═══ Recorded data

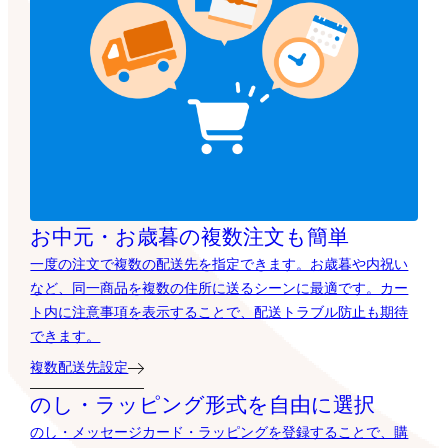
お中元・お歳暮の複数注文も簡単
一度の注文で複数の配送先を指定できます。お歳暮や内祝い
など、同一商品を複数の住所に送るシーンに最適です。カー
ト内に注意事項を表示することで、配送トラブル防止も期待
できます。
複数配送先設定
のし・ラッピング形式を自由に選択
のし・メッセージカード・ラッピングを登録することで、購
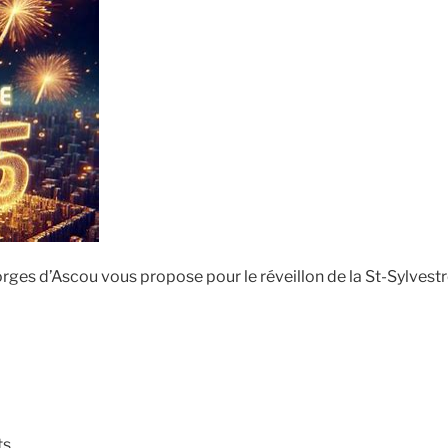
ges d’Ascou vous propose pour le réveillon de la St-Sylvestr
ts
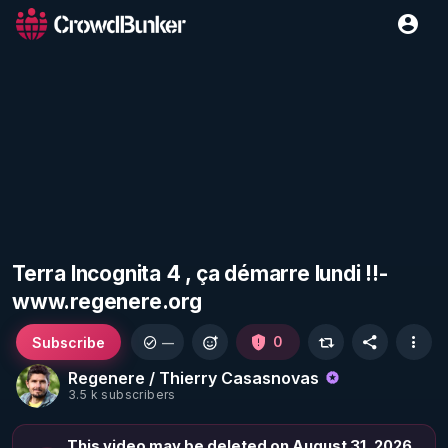
Terra Incognita 4 , ça démarre lundi !!-
www.regenere.org
Subscribe
0
—
Regenere / Thierry Casasnovas
3.5 k subscribers
This video may be deleted on August 31, 2026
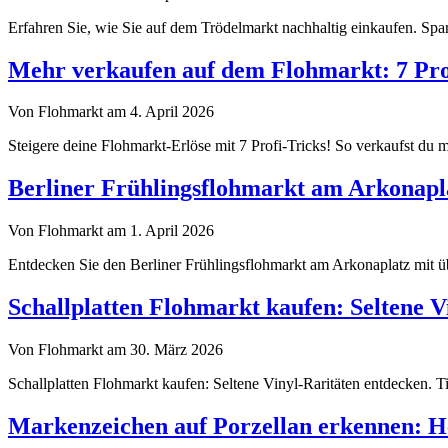
Erfahren Sie, wie Sie auf dem Trödelmarkt nachhaltig einkaufen. Sp
Mehr verkaufen auf dem Flohmarkt: 7 Prof
Von Flohmarkt am 4. April 2026
Steigere deine Flohmarkt-Erlöse mit 7 Profi-Tricks! So verkaufst du m
Berliner Frühlingsflohmarkt am Arkonapl
Von Flohmarkt am 1. April 2026
Entdecken Sie den Berliner Frühlingsflohmarkt am Arkonaplatz mit üb
Schallplatten Flohmarkt kaufen: Seltene V
Von Flohmarkt am 30. März 2026
Schallplatten Flohmarkt kaufen: Seltene Vinyl-Raritäten entdecken. Ti
Markenzeichen auf Porzellan erkennen: He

══════

What is needed → Filter the entries down to the lines with the word "April" in them, and copy those lines.

Finished task →
Von Flohmarkt am 4. April 2026
Von Flohmarkt am 1. April 2026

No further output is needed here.